## WHAT TO WORK ON:
I need every line of the material below that includes the string "Client".

## DATA PROVIDED:
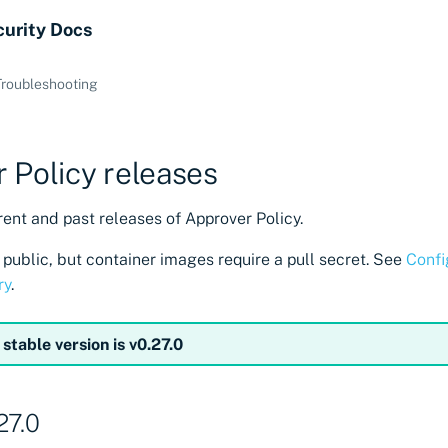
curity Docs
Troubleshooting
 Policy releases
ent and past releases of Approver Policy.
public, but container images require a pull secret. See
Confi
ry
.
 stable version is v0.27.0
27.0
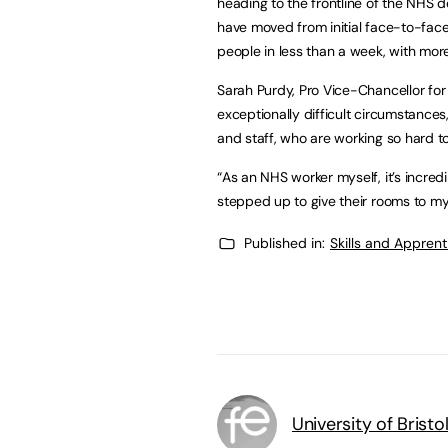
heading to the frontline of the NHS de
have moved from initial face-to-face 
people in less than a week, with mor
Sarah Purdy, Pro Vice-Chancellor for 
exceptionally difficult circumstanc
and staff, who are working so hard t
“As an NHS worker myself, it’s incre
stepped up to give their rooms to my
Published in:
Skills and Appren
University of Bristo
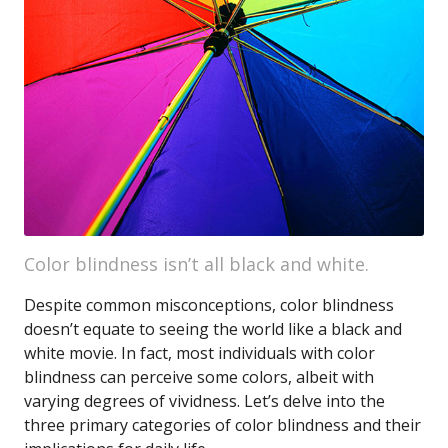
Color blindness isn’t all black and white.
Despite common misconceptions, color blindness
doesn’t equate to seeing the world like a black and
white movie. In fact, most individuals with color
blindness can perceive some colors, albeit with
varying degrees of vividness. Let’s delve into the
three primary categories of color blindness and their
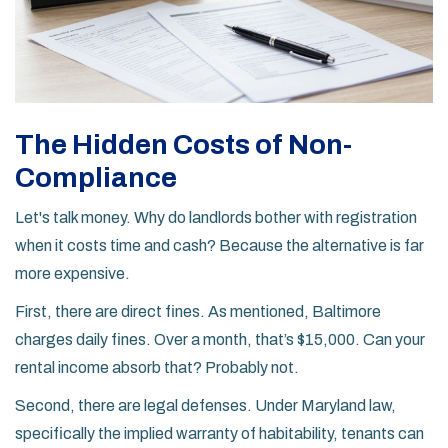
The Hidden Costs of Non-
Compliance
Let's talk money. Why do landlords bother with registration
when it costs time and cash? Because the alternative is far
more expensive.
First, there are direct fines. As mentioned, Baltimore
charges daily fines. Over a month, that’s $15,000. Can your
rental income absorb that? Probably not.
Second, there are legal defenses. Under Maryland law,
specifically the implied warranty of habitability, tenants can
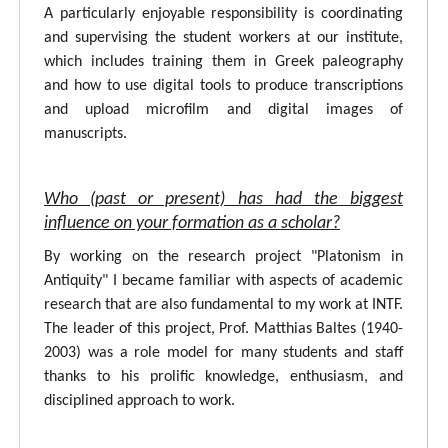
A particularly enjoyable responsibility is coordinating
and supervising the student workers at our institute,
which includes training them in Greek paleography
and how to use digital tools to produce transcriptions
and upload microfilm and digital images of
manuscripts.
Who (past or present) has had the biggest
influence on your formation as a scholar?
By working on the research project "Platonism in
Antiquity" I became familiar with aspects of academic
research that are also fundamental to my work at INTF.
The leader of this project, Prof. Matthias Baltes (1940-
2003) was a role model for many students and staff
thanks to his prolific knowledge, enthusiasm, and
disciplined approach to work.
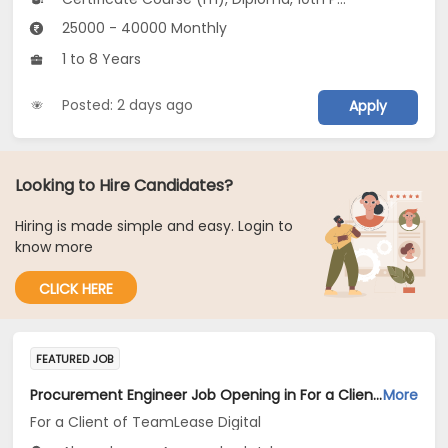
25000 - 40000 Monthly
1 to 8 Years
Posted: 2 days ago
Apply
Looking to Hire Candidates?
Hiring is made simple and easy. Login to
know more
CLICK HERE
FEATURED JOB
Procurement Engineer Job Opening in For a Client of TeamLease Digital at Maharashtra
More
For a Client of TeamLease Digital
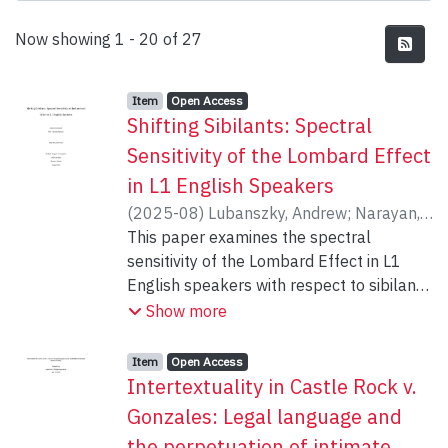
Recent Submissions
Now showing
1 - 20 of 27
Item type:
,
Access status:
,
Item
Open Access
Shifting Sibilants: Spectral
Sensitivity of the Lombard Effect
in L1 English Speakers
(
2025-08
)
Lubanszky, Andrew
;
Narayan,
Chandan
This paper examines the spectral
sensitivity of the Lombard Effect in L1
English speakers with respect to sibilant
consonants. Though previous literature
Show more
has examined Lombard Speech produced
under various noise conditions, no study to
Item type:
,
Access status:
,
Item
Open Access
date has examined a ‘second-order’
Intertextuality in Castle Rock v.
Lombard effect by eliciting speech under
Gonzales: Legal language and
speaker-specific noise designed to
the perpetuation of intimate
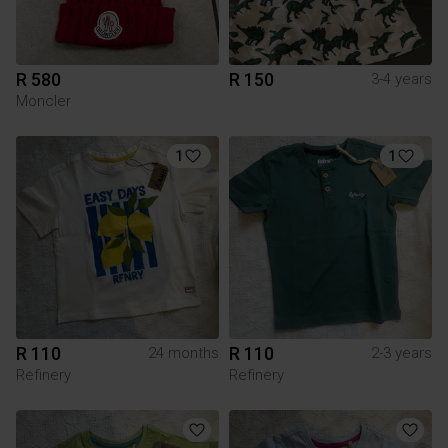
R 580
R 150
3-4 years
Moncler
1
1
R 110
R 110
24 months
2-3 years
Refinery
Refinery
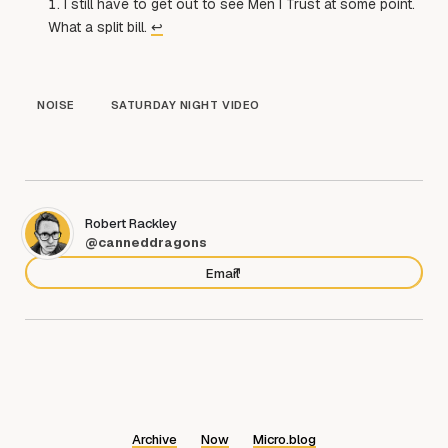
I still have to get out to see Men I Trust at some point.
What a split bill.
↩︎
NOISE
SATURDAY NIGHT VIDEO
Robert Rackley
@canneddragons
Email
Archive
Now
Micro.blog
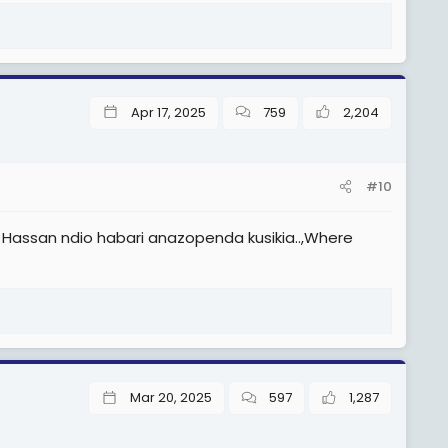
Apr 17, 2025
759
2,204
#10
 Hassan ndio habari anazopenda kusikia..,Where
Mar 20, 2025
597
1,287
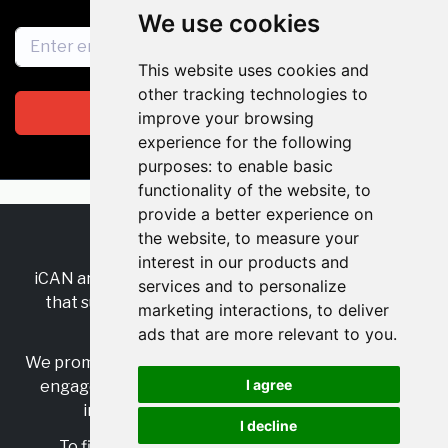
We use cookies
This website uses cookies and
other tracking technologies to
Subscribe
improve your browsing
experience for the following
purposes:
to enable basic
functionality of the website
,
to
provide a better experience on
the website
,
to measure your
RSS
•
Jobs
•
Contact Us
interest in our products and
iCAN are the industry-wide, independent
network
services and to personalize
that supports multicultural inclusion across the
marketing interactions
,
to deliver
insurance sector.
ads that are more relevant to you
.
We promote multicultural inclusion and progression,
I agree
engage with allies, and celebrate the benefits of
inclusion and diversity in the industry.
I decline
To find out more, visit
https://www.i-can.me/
==
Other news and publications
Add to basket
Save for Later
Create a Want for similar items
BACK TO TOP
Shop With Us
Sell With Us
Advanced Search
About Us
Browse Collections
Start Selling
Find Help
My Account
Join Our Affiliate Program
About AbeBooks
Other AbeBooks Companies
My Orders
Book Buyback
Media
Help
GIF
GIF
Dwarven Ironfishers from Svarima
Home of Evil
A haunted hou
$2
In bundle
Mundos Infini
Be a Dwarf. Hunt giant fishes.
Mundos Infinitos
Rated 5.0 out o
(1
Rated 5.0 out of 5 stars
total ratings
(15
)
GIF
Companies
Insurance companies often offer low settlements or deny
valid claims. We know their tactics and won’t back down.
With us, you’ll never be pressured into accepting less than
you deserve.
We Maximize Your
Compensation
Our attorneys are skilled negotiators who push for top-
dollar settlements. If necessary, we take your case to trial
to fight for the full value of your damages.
---
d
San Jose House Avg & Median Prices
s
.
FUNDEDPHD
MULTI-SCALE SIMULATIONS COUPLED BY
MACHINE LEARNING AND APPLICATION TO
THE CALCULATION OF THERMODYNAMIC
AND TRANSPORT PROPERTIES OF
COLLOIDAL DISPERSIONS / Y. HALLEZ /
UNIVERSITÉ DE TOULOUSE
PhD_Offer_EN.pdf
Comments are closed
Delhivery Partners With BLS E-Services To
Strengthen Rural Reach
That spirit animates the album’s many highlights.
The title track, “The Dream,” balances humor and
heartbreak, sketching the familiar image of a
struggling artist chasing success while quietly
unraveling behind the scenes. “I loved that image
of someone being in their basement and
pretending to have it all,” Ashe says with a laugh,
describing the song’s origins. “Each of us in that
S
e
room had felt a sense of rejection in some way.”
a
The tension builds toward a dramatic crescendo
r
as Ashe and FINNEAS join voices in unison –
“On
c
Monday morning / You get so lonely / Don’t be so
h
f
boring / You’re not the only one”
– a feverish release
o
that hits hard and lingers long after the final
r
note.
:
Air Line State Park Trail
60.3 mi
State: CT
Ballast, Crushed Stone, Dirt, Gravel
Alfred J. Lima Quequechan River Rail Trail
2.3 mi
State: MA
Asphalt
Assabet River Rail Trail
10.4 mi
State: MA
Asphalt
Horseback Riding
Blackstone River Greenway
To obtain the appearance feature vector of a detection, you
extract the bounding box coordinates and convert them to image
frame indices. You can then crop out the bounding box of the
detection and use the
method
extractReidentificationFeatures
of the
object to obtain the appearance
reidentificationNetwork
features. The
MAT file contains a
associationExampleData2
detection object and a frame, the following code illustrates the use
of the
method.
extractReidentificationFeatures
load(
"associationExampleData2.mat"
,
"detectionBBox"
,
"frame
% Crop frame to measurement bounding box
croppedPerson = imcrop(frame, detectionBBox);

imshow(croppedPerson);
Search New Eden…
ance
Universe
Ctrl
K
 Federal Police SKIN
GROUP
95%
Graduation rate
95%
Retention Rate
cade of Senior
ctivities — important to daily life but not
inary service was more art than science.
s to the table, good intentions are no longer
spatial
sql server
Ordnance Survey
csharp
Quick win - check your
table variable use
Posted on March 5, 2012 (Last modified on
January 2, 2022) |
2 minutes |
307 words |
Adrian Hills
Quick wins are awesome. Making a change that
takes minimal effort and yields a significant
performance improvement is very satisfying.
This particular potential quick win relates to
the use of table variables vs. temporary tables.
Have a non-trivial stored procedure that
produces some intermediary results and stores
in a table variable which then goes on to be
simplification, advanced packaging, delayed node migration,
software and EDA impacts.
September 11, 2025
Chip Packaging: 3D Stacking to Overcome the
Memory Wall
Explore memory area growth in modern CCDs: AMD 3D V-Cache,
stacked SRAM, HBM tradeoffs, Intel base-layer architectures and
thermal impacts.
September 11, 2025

## RESPONSE AREA:
Procurement Engineer Job Opening in For a Client of TeamLease Digital at Maharashtra
For a Client of TeamLease Digital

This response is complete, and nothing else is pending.